TASK DESCRIPTION: A single figure is wanted: the count of lines below containing the string "không".

SOURCE DATA: Begin

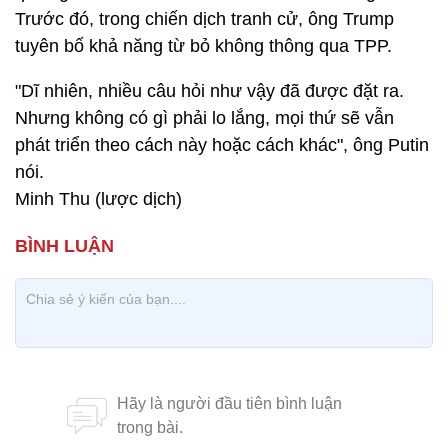
Trước đó, trong chiến dịch tranh cử, ông Trump
tuyên bố khả năng từ bỏ không thông qua TPP.
"Dĩ nhiên, nhiều câu hỏi như vậy đã được đặt ra.
Nhưng không có gì phải lo lắng, mọi thứ sẽ vẫn
phát triển theo cách này hoặc cách khác", ông Putin
nói.
Minh Thu (lược dịch)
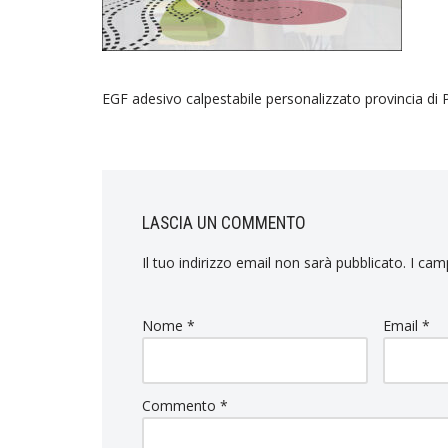
EGF adesivo calpestabile personalizzato provincia di 
LASCIA UN COMMENTO
Il tuo indirizzo email non sarà pubblicato.
I cam
Nome
*
Email
*
Commento
*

SOURCE DATA: End

TASK RESPONSE: 2